“Come mothers and fathers throughout the land, and don’t criticize what you can’t understand.”
An interspecies friendship — an amazing love story.
Awful in every way. What was happening to me? I was a baby. Age one year at the time. Christmas 2004. Everything gone. A terrible storm. My home demolished. My mom, dad, my brothers and sisters — drowned.
The violent sea snatched me away. It carried me for days. Until a foreign shore appeared. The landscape strange — I knew I was far from home.
Voices, shouting. Strange beings all around. A net over my head. I was too weak to fight — almost. And, I had grown pretty big — about 650 pounds at the time. I was dehydrated. Disoriented. I wanted to die — and I almost did.
The man who helped me — his name was “Owen.” Now that’s my name, too. When Owen first saw me I heard him exclaim,
“What to do? There are no hippos like this here!”
But Owen stepped in when others were scared.
Looking back, it’s hard to imagine how I survived that horrific event — a “tsunami” they said. Somehow I did. It’s been over 8 years. The tsunami killed thousands in my homeland. It changed lives, and the landscape forever. But this story is not about me. Or those who died.
It’s about Mzee (“Meh-zee”). He’s become my best friend. He became my new Dad.
Mzee adopted me. No one knows why. It’s so strange. A giant tortoise Mzee, and a hippo (that’s me)?
A little baby and a grumpy old man — Mzee is 130!
He can be a cantankerous guy — if you were his age, you would be too! His name means “Old Man” In Swahili. But he gave me a new lease on life. You might say I did the same for him.
Before Mzee met me, he had nobody. Being a dad made him somebody.
I liked to follow Mzee around and licked his face — he loved it too. It was the least I could do. All he had done for me; what my family would have — if they could have.
Mzee showed me where to sleep.
Which plants are safe to eat.
The best places to cross the river.
We slept together. We ate together. We were rarely apart.

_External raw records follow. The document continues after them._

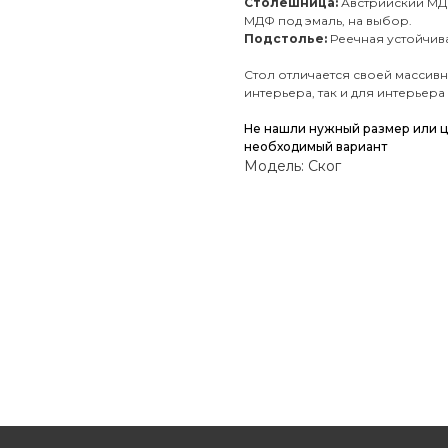
Столешница:
Австрийский МДФ
МДФ под эмаль, на выбор.
Подстолье:
Реечная устойчив
Стол отличается своей массивн
интерьера, так и для интерьера
Не нашли нужный размер или 
необходимый вариант
Модель: Ског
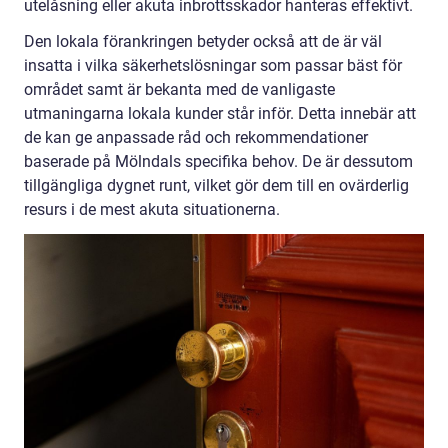
utelåsning eller akuta inbrottsskador hanteras effektivt.
Den lokala förankringen betyder också att de är väl
insatta i vilka säkerhetslösningar som passar bäst för
området samt är bekanta med de vanligaste
utmaningarna lokala kunder står inför. Detta innebär att
de kan ge anpassade råd och rekommendationer
baserade på Mölndals specifika behov. De är dessutom
tillgängliga dygnet runt, vilket gör dem till en ovärderlig
resurs i de mest akuta situationerna.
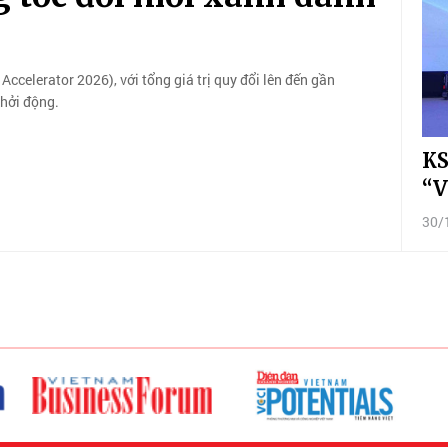
ccelerator 2026), với tổng giá trị quy đổi lên đến gần
khởi động.
KS
“V
30/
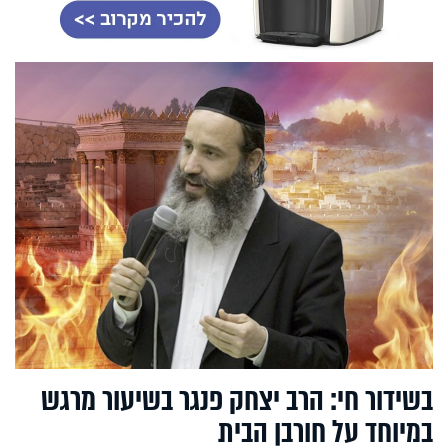
בשידור חי: הרב יצחק פנגר בשיעור מרגש
במיוחד על חורבן הבית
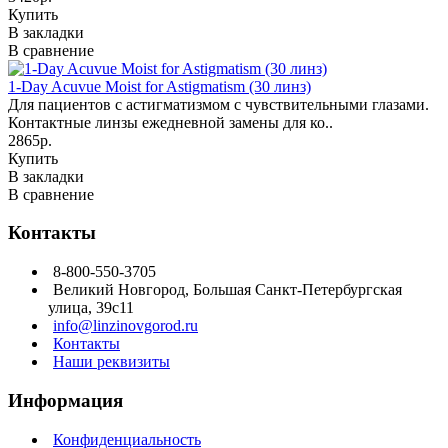
Купить
В закладки
В сравнение
1-Day Acuvue Moist for Astigmatism (30 линз)
Для пациентов с астигматизмом с чувствительными глазами.
Контактные линзы ежедневной замены для ко..
2865р.
Купить
В закладки
В сравнение
Контакты
8-800-550-3705
Великий Новгород, Большая Санкт-Петербургская
улица, 39с11
info@linzinovgorod.ru
Контакты
Наши реквизиты
Информация
Конфиденциальность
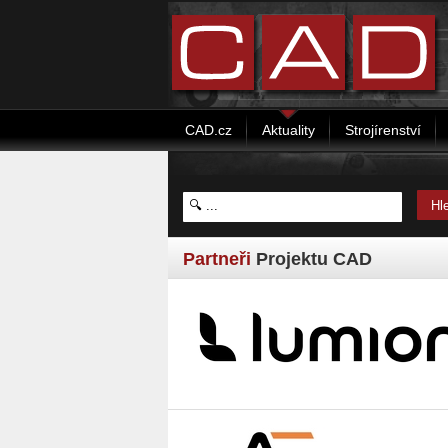
CAD.cz
Aktuality
Strojírenství
Partneři
Projektu CAD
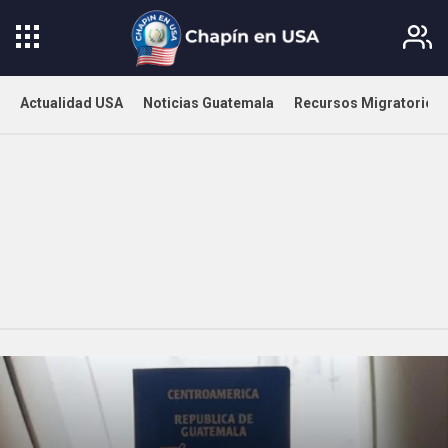
Actualidad USA
Noticias Guatemala
Recursos Migratorios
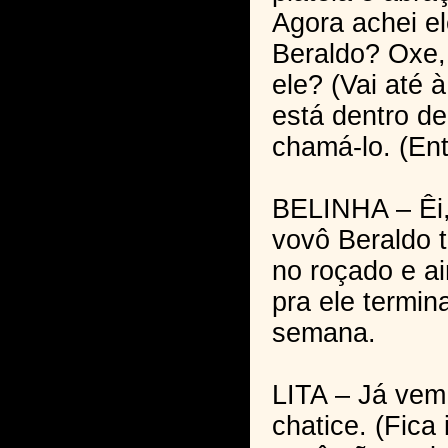
Agora achei e
Beraldo? Oxe,
ele? (Vai até 
está dentro d
chamá-lo. (Ent
BELINHA – Êi
vovô Beraldo 
no roçado e ai
pra ele termin
semana.
LITA – Já vem
chatice. (Fica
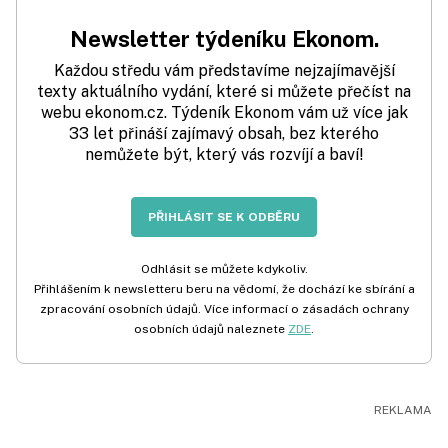
Newsletter týdeníku Ekonom.
Každou středu vám představíme nejzajímavější
texty aktuálního vydání, které si můžete přečíst na
webu ekonom.cz. Týdeník Ekonom vám už více jak
33 let přináší zajímavý obsah, bez kterého
nemůžete být, který vás rozvíjí a baví!
PŘIHLÁSIT SE K ODBĚRU
Odhlásit se můžete kdykoliv.
Přihlášením k newsletteru beru na vědomí, že dochází ke sbírání a
zpracování osobních údajů. Více informací o zásadách ochrany
osobních údajů naleznete
ZDE
.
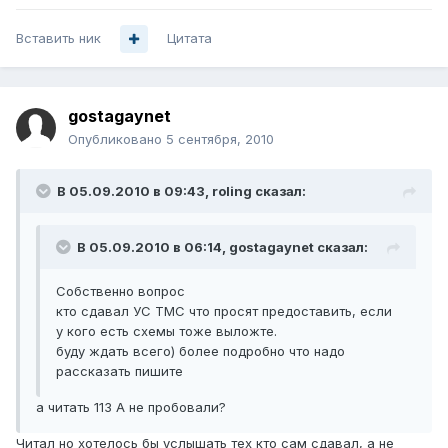
Вставить ник
Цитата
gostagaynet
Опубликовано
5 сентября, 2010
В 05.09.2010 в 09:43, roling сказал:
В 05.09.2010 в 06:14, gostagaynet сказал:
Собственно вопрос
кто сдавал УС ТМС что просят предоставить, если
у кого есть схемы тоже выложте.
буду ждать всего) более подробно что надо
рассказать пишите
а читать 113 А не пробовали?
Читал но хотелось бы услышать тех кто сам сдавал, а не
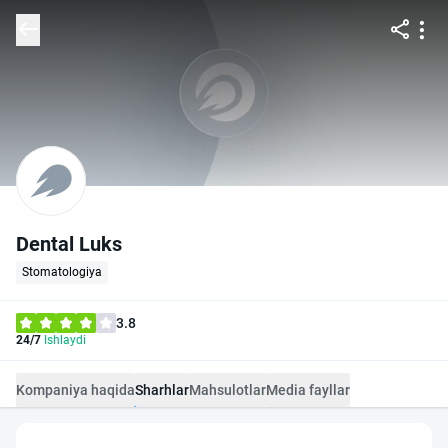
Dental Luks
Stomatologiya
3.8
24/7
Ishlaydi
Kompaniya haqida
Sharhlar
Mahsulotlar
Media fayllar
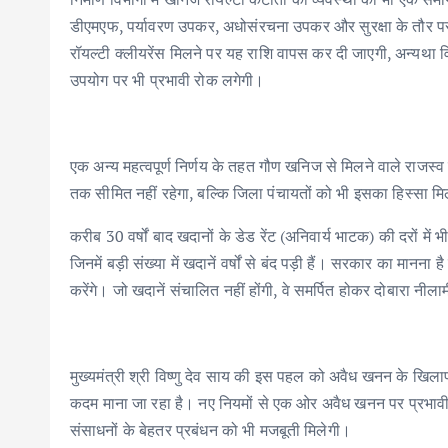
डीएमएफ, पर्यावरण उपकर, अधोसंरचना उपकर और सुरक्षा के तौर पर अ
रॉयल्टी क्लीयरेंस मिलने पर यह राशि वापस कर दी जाएगी, अन्यथा 
उपयोग पर भी प्रभावी रोक लगेगी।
एक अन्य महत्वपूर्ण निर्णय के तहत गौण खनिज से मिलने वाले राजस
तक सीमित नहीं रहेगा, बल्कि जिला पंचायतों को भी इसका हिस्सा मि
करीब 30 वर्षों बाद खदानों के डेड रेंट (अनिवार्य भाटक) की दरों में
जिनमें बड़ी संख्या में खदानें वर्षों से बंद पड़ी हैं। सरकार का मानना
करेंगे। जो खदानें संचालित नहीं होंगी, वे समर्पित होकर दोबारा नील
मुख्यमंत्री श्री विष्णु देव साय की इस पहल को अवैध खनन के ख
कदम माना जा रहा है। नए नियमों से एक ओर अवैध खनन पर प्रभावी अंक
संसाधनों के बेहतर प्रबंधन को भी मजबूती मिलेगी।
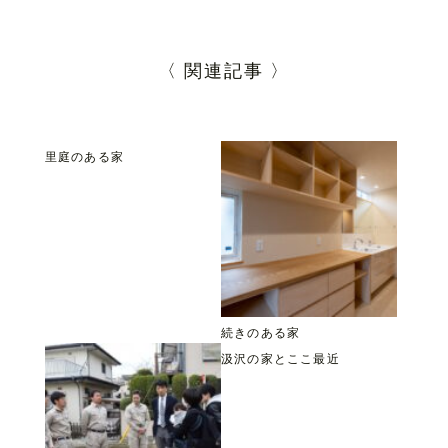
〈 関連記事 〉
里庭のある家
続きのある家
汲沢の家とここ最近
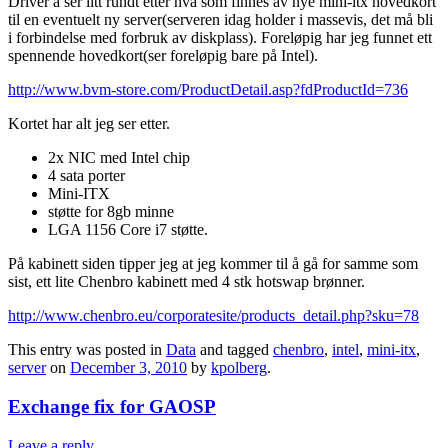
Driver å ser litt rundt etter hva som finnes av nye mini-itx hovedkort
til en eventuelt ny server(serveren idag holder i massevis, det må bli
i forbindelse med forbruk av diskplass). Foreløpig har jeg funnet ett
spennende hovedkort(ser foreløpig bare på Intel).
http://www.bvm-store.com/ProductDetail.asp?fdProductId=736
Kortet har alt jeg ser etter.
2x NIC med Intel chip
4 sata porter
Mini-ITX
støtte for 8gb minne
LGA 1156 Core i7 støtte.
På kabinett siden tipper jeg at jeg kommer til å gå for samme som
sist, ett lite Chenbro kabinett med 4 stk hotswap brønner.
http://www.chenbro.eu/corporatesite/products_detail.php?sku=78
This entry was posted in
Data
and tagged
chenbro
,
intel
,
mini-itx
,
server
on
December 3, 2010
by
kpolberg
.
Exchange fix for GAOSP
Leave a reply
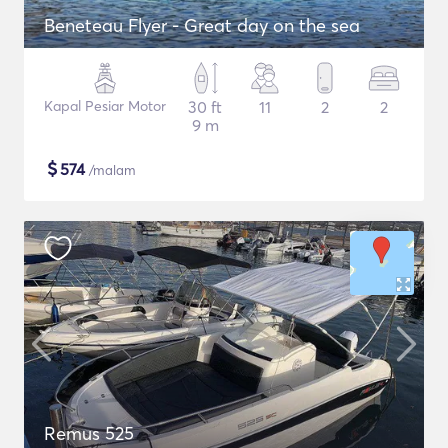
Beneteau Flyer - Great day on the sea
Kapal Pesiar Motor
30 ft
11
2
2
9 m
$
574
/malam
Remus 525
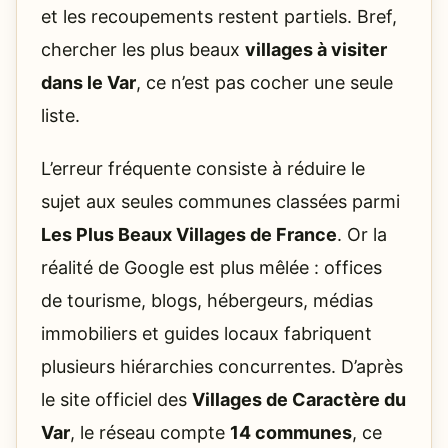
et les recoupements restent partiels. Bref,
chercher les plus beaux
villages à visiter
dans le Var
, ce n’est pas cocher une seule
liste.
L’erreur fréquente consiste à réduire le
sujet aux seules communes classées parmi
Les Plus Beaux Villages de France
. Or la
réalité de Google est plus mêlée : offices
de tourisme, blogs, hébergeurs, médias
immobiliers et guides locaux fabriquent
plusieurs hiérarchies concurrentes. D’après
le site officiel des
Villages de Caractère du
Var
, le réseau compte
14 communes
, ce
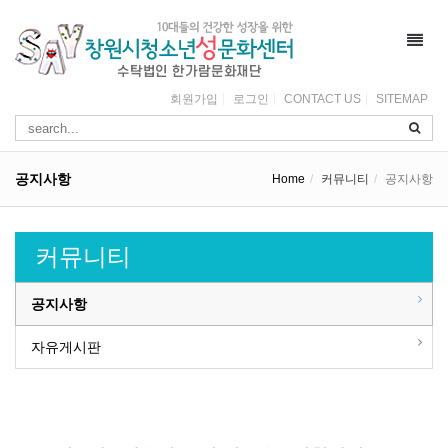
Toggl
navig
회원가입
로그인
CONTACT US
SITEMAP
공지사항
Home
커뮤니티
공지사항
커뮤니티
공지사항
자유게시판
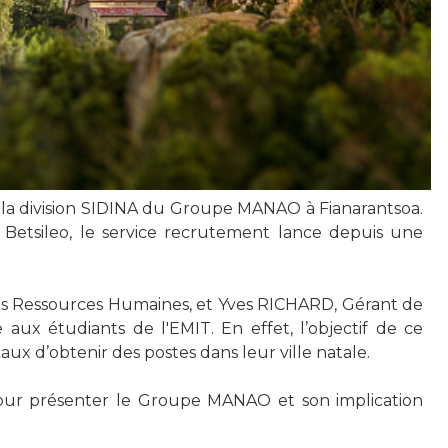
la division SIDINA du Groupe MANAO à Fianarantsoa
.
 Betsileo, le service recrutement lance depuis une
es Ressources Humaines, et Yves RICHARD, Gérant de
aux étudiants de l'EMIT. En effet, l’objectif de ce
x d’obtenir des postes dans leur ville natale.
pour présenter le Groupe MANAO et son implication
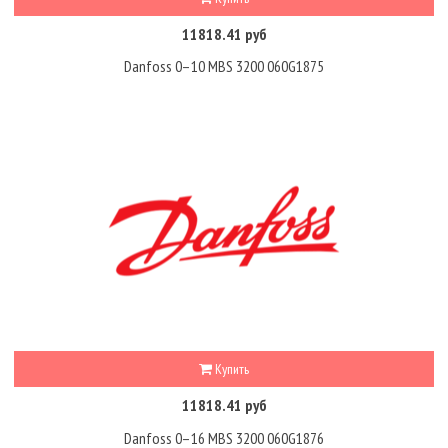
11818.41 руб
Danfoss 0–10 MBS 3200 060G1875
Купить
11818.41 руб
Danfoss 0–16 MBS 3200 060G1876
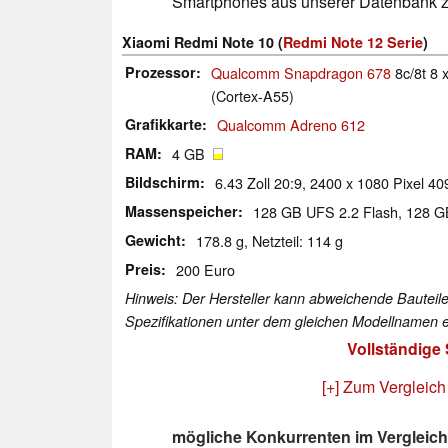
Smartphones aus unserer Datenbank z
Xiaomi Redmi Note 10 (
Redmi Note 12 Serie
)
Prozessor
Qualcomm Snapdragon 678
8c/8t 8 
(Cortex-A55)
Grafikkarte
Qualcomm Adreno 612
RAM
4 GB
Bildschirm
6.43 Zoll 20:9, 2400 x 1080 Pixel 4
Massenspeicher
128 GB UFS 2.2 Flash, 128 
Gewicht
178.8 g, Netzteil: 114 g
Preis
200 Euro
Hinweis: Der Hersteller kann abweichende Bauteile
Spezifikationen unter dem gleichen Modellnamen e
Vollständige
[+] Zum Vergleich
mögliche Konkurrenten im Vergleich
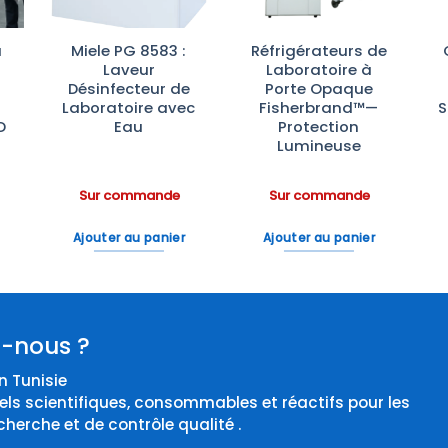
à
Miele PG 8583 :
Réfrigérateurs de
Laveur
Laboratoire à
Désinfecteur de
Porte Opaque
Laboratoire avec
Fisherbrand™—
S
D
Eau
Protection
Lumineuse
Sur commande
Sur commande
Ajouter au panier
Ajouter au panier
-nous ?
 Tunisie
els scientifiques, consommables et réactifs pour les
cherche et de contrôle qualité .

My new home is a place called Kenya, in a beautiful nature preserve. Want to see Mzee and me? Watch our video below.
What did I learn from those bittersweet years?
Dads and moms come in all sizes.
Even at 130, they can be full of surprises…
Owen was named after Owen Saubion, a young Frenchman volunteering with the Kenya Wildlife Service.
“Though I doubted he’d survive, before I drove off from Malindi, I asked the rescuers, mostly local fishermen, for a name. They unanimously chose ‘Owen’ after Owen Saubion, a tall, blonde, awkward hippy of a guy who was volunteering with the Kenya Wildlife Service. He was the only rescuer who dared to rugby tackle the hippo at a critical moment.”
“We rescued him exhausted and sunburned after four days in the sea. He was wild and angry after the local villagers and tourists on the beach rescued him,” said Dr. Paula Kahumbu.